When Gladiator became a huge hit back in 2000, Ridley Scott considered a sequel – despite Maximus’ death at the end of the original. Nick Cave apparently wrote some wild stuff for the sequel that there was no way a studio would finance. He had a story where Maximus battles his way through demons in the afterlife and another where he’s transported through history, fighting in World War II and the Vietnam War and eventually serving as a general in the Pentagon in the present day.

The studio shut the sequel down as soon as they got a whiff of Cave’s insane script. However, in 2018, it was reported that Scott was developing a sequel and trying to convince Russell Crowe to reprise his role.

Blood Meridian

Sheriff Ed Tom Bell looking up from his newspaper in No Country for Old Men

Cormac McCarthy’s novels have been adapted for the screen into some of the greatest movies of the 21st century, like No Country for Old Men and The Road. Before it was cool to adapt McCarthy’s work, back in 2004, Ridley Scott was working on an adaptation of Blood Meridian.

The novel is a breathtaking, bleak, ultraviolent western story and there have been a few failed attempts to adapt it for the screen. Oscar winner William Monahan was on to write the script, while Tommy Lee Jones was attached to star before it fell through. Scott would later direct the movie The Counselor from McCarthy’s first-ever original screenplay, but unfortunately, that movie sucked.

Purefold

A wide shot of Los Angeles in Blade Runner

Long before Denis Villeneuve came along and directed Blade Runner 2049, a belated sequel that lived up to the original, Ridley Scott and his brother Tony Scott were developing a web series set in the Blade Runner universe. Each episode would be 5-10 minutes long and have the same gorgeous, influential, unique sci-fi neo-noir visual style of Blade Runner.

However, the web series was canceled after the Scott brothers struggled to get the funding. Realizing a beautiful, futuristic, slick, industrialized metropolis isn’t cheap, and after the financial failure of Blade Runner 2049, the Purefold project is probably dead forever.

• Task 1:
Reproduce a stretch of the article on Ridley Scott's unmade films, starting at the words "Long before Denis" and ending after "probably dead forever.".
• Task 2:
Continue the article on Ridley Scott's unmade films from the point where it stops.

• Exercise data:
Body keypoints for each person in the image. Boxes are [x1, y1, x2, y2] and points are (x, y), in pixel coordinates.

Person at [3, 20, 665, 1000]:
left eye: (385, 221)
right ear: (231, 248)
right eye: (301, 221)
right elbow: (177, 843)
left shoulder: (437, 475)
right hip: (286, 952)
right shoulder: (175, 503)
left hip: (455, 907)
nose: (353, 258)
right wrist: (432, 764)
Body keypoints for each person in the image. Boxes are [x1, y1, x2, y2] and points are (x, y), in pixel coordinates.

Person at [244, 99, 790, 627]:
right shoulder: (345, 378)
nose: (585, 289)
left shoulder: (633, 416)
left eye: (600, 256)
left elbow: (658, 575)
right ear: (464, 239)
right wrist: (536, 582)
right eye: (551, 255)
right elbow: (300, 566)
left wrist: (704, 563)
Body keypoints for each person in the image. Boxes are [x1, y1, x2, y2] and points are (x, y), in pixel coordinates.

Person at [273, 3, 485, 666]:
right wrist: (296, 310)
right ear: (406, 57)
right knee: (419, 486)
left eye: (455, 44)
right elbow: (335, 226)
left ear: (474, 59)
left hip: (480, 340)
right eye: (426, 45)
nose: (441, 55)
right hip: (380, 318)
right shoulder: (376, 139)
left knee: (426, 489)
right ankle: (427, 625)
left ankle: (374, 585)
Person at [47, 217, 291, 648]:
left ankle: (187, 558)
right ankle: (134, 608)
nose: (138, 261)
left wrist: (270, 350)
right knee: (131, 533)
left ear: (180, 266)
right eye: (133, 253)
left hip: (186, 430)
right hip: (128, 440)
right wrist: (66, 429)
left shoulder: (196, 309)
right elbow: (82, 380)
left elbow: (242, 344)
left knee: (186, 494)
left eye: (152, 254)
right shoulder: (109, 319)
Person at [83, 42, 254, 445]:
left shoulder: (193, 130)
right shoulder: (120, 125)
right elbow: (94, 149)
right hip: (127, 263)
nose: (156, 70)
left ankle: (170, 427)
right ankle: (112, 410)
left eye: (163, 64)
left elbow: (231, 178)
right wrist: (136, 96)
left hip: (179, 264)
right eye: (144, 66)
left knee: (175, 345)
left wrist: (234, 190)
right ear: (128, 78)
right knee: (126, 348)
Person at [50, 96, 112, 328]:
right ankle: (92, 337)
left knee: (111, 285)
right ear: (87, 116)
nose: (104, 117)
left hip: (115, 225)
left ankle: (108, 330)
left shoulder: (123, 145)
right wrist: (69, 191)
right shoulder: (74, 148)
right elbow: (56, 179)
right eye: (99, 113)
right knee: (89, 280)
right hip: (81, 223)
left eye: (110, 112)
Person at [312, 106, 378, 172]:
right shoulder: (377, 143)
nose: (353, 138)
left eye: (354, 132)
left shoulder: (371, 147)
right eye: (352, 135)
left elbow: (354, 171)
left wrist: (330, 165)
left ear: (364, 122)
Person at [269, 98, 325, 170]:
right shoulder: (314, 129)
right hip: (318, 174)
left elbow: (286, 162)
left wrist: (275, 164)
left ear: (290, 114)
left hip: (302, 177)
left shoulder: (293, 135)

• Answer 1:
Long before Denis Villeneuve came along and directed Blade Runner 2049, a belated sequel that lived up to the original, Ridley Scott and his brother Tony Scott were developing a web series set in the Blade Runner universe. Each episode would be 5-10 minutes long and have the same gorgeous, influential, unique sci-fi neo-noir visual style of Blade Runner.

However, the web series was canceled after the Scott brothers struggled to get the funding. Realizing a beautiful, futuristic, slick, industrialized metropolis isn’t cheap, and after the financial failure of Blade Runner 2049, the Purefold project is probably dead forever.

• Answer 2:
Dune

A sandworm emerging from the dust on the cover of Dune novel.

Ridley Scott was one of many directors, along with Arthur P. Jacobs and Alejandro Jodorowsky, who pitched their vision for a film version of Frank Herbert’s seminal sci-fi novel Dune before David Lynch took over and produced an astoundingly bad and universally hated adaptation.

Denis Villeneuve, having come through on the Blade Runner sequel Scott never got made, is currently working on a new version of Dune starring Timothée Chalamet and Oscar Isaac. So, who knows how many other entries on this list he’ll be picking off in the years to come? Either way, Ridley Scott’s Dune would’ve likely been a sight to behold.

Alien 5

In 2002, it was reported that Ridley Scott was working on the fifth movie in the Alien franchise. This was long before the Alien vs. Predator movies and Prometheus, back when the franchise could be salvaged.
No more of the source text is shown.